Il ritratto sincero e sentito di Vittorio Mezzogiorno passa attraverso la voce della figlia Giovanna, ormai attrice di livello internazionale, un tempo ragazzina inquieta che ha dovuto affrontare piaceri e dispiaceri di crescere con un padre così famoso e richiesto. "A mio padre piaceva sedurre" - dice la figlia - ricordando, arrabbiata, le lunghe serate passate a circondarsi di amici, a festeggiare, bere e ridere tutta la notte. Gli piaceva stare al centro dell'attenzione, era un modo per affascinare chi gli stava vicino. Al lavoro invece, che fosse cinema, teatro o televisione, soffocava i suoi impulsi per poi ritrovarli e servirsene solo dopo un accurato studio del ruolo che stava per interpretare. Odiava ciò che era volgare e cercava, in tutti i modi, di distaccarsi dalla banalità dello spettacolo mediatico: Tatti Sanguineti si scusa ora per quella volta che aveva costretto Vittorio a improvvisare il gesto dello sparo (che lo riconduceva al personaggio televisivo de La piovra) durante uno show televisivo, uno spettacolino offerto in pasto al pubblico più becero.
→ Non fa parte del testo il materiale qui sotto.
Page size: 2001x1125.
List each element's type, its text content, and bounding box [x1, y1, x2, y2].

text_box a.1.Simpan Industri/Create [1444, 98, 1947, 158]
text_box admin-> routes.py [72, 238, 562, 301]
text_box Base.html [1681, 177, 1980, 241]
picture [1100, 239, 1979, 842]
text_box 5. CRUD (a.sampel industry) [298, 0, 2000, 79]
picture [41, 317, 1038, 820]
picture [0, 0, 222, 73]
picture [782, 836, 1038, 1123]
I registi che lo hanno diretto o che lo hanno conosciuto (Giordana, Placido, Bellocchio, Martone, Montaldo) non dimenticano quello sguardo così espressivo e profondo. La macchina da presa mette a fuoco il ricordo, costruisce una nuova identità di Vittorio Mezzogiorno, quella che vive 'negli occhi' di chi guarda e osserva dall'esterno. Il lavoro accurato dei due registi Daniele Anzellotti e Francesco Del Grosso si concentra proprio su chi ha vissuto con lui, cercando nei volti degli intervistati la stessa luce di Vittorio (che compare solo in brevi frammenti video e qualche fotografia).
La rimpatriata finale con tutti i parenti, dai numerosissimi fratelli e sorelle, alla figlia americana avuta da una relazione extra-coniugale, mette insieme i pezzi, incornicia (non solo simbolicamente) una famiglia ritrovata.